# C'mere Deer



## Eric Evenson (Aug 29, 2005)

just want to get a few peoples opinions that have used the stuff. did it work, kinda, or not at all. thanks- Evenson


----------



## Starky (Mar 15, 2006)

Right now there are too many crops in the fields and acornes falling off the trees to have deer consider alternatives. Later on in the Fall when the food is less plentifull that stuff will work better. I haven't tried that brand, but it wouldn't hurt to put some out now. The deer may not stop to eat it, but they will remember it's there and come back later.


----------



## dc240nt (Sep 20, 2006)

Hank Parker hunts with an Canadian Outfitter friend of mine. He has left a ton of this stuff at the Outfitters. Its a joke and a waste of money.


----------



## duckslayer (Oct 30, 2003)

Yeah right, dc. This stuff is the real deal. I have put it out and the deer prefer that over the 2 plum trees and 1 apple tree that are within 25 yards of my stand. If you havent tried it, you wouldnt know. Keep being a skeptic. If you have tried it, you know what I am talking about. Its a great attractant.


----------



## FowlTalker6 (Jul 21, 2006)

I have been using it since opening of bow season..........I have not experienced it as a great attractant, or even a so-so attractant, but then again there is still a ton of food available to them yet. It does not spook them by any means, but, I have not had it bring deer in to the stuff either....


----------



## bretts (Feb 24, 2004)

How bout try hunting without a bait pile


----------



## FowlTalker6 (Jul 21, 2006)

hey bretts......who said anything about hunting over a bait pile? I must have missed it, because I don't see anywhere on this post that someone mentioned hunting over a bait pile! what difference would it make anyway? if you can't give an answer to someones question, don't post.
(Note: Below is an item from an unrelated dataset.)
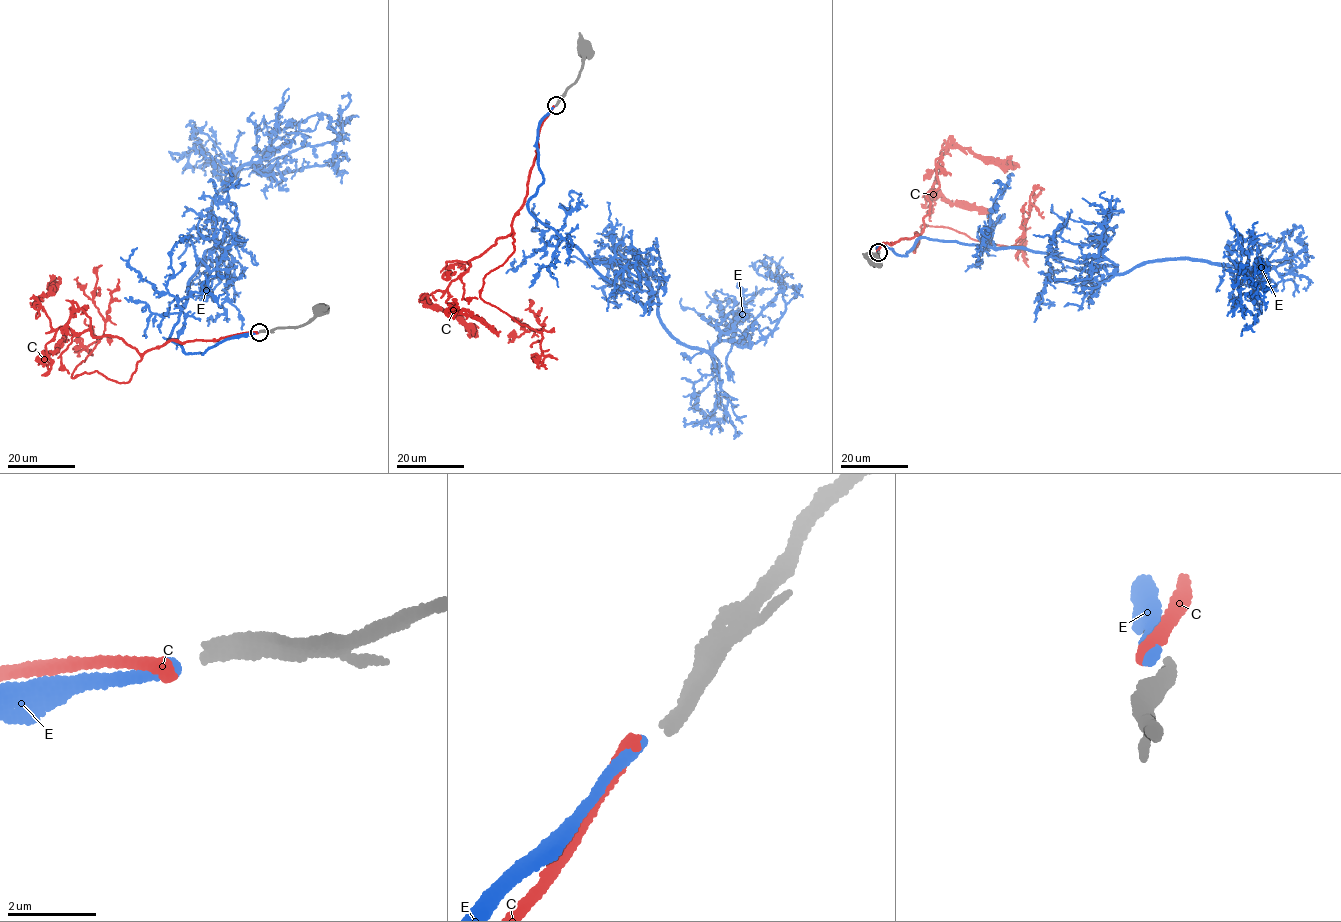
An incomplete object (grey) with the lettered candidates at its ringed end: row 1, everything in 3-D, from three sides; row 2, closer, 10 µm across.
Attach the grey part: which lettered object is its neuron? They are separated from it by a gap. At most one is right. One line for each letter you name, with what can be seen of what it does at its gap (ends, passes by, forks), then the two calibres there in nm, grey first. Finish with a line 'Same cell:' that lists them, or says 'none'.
E: it ends there; 320 nm thick on the grey side, 320 nm on the other
Same cell: E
I have been using the stuff and spraying it on everything out there, trees, grass, alfalfa and put out some powder too. no deer have stopped to eat it or even stop long enough to make it look like they are even giving it any serious thought. The powder pile is still there.....and for you skeptics out there.......there are 15-20 deer in the alfalfa field every night....they just walk right by the stuff....for 20 days now....they don't have an interest in it yet........that may change when food sources become more scarce.......but for now they could care less if it is there or not........


----------



## duckslayer (Oct 30, 2003)

The c'mere deer is an "attractant" as is doe urine or buck urine. Its the smell that drives them nuts, not the taste.


----------



## FowlTalker6 (Jul 21, 2006)

i disagree........i don't think it is attracting them one bit......and according to the manufactures advertisements and Hank Parkers endorsement......they are supposed to devour the stuff.......personally....i don't see it doing either of them..........attracting deer or having them devour the stuff..........i just don't see it working in any way......and i have tried it around natural food sources, in the trees, CRP and trails to and from bedding and food sources........just doesn't seem to do much for me in the way of attracting deer.............i wouldn't recommend the stuff as i have not seen any postiive results, but, i also need to add that i have not seen any negative results either......it sure doesn't scare them away either.........just think there are better products out there than this stuff........


----------



## bretts (Feb 24, 2004)

I just don't buy into that stuff. Hank Parker is just in it to make a buck. Some of the things that get pushed as a "great" product these days just make me laugh ex. Deerview mirror...haha In my opinion it's just some more sh$t to drag into the woods. Don't get me wrong some things that have been made in the past few years are great...but where do you draw the line with some of these products?


----------



## MikeCF (Oct 27, 2006)

This stuff is garbage and I have proof. I have video of a pile of corn and a pile of c'mere deer side by side. The deer actually step in the pile of c'mere deer to eat the plain corn. I know a lot of people all over the county that have tried this gimmick and they have gotten the same results. C'mere deer is garbage and Hank Parker has lost a ton of credibilty in my eyes endorsing this stuff. People believe me, don't waste your time with this gimmick


----------



## bighunter (Oct 25, 2005)

Ive learned they dont like it on corn. But i did set up my unlces trail cam and i just dumped about 1 cup of it on the ground and a few apples around it and they dug down in the ground to it .I did put it on corn and sunflowers and they didnt like that so much apples they just lick it off so Id try that and see if that gives you a little better success.
Good Hunting
BigHunter


----------



## higgy15jh (Nov 8, 2006)

I prefer deer cane


----------



## carp_killer (Nov 24, 2006)

i took 2 identical mineral blocks and sprayed cmere deer on 1 and nothing on the other and put a trail cam up out of 76 pic 2 were eating on the cmere deer block dont waste your $


----------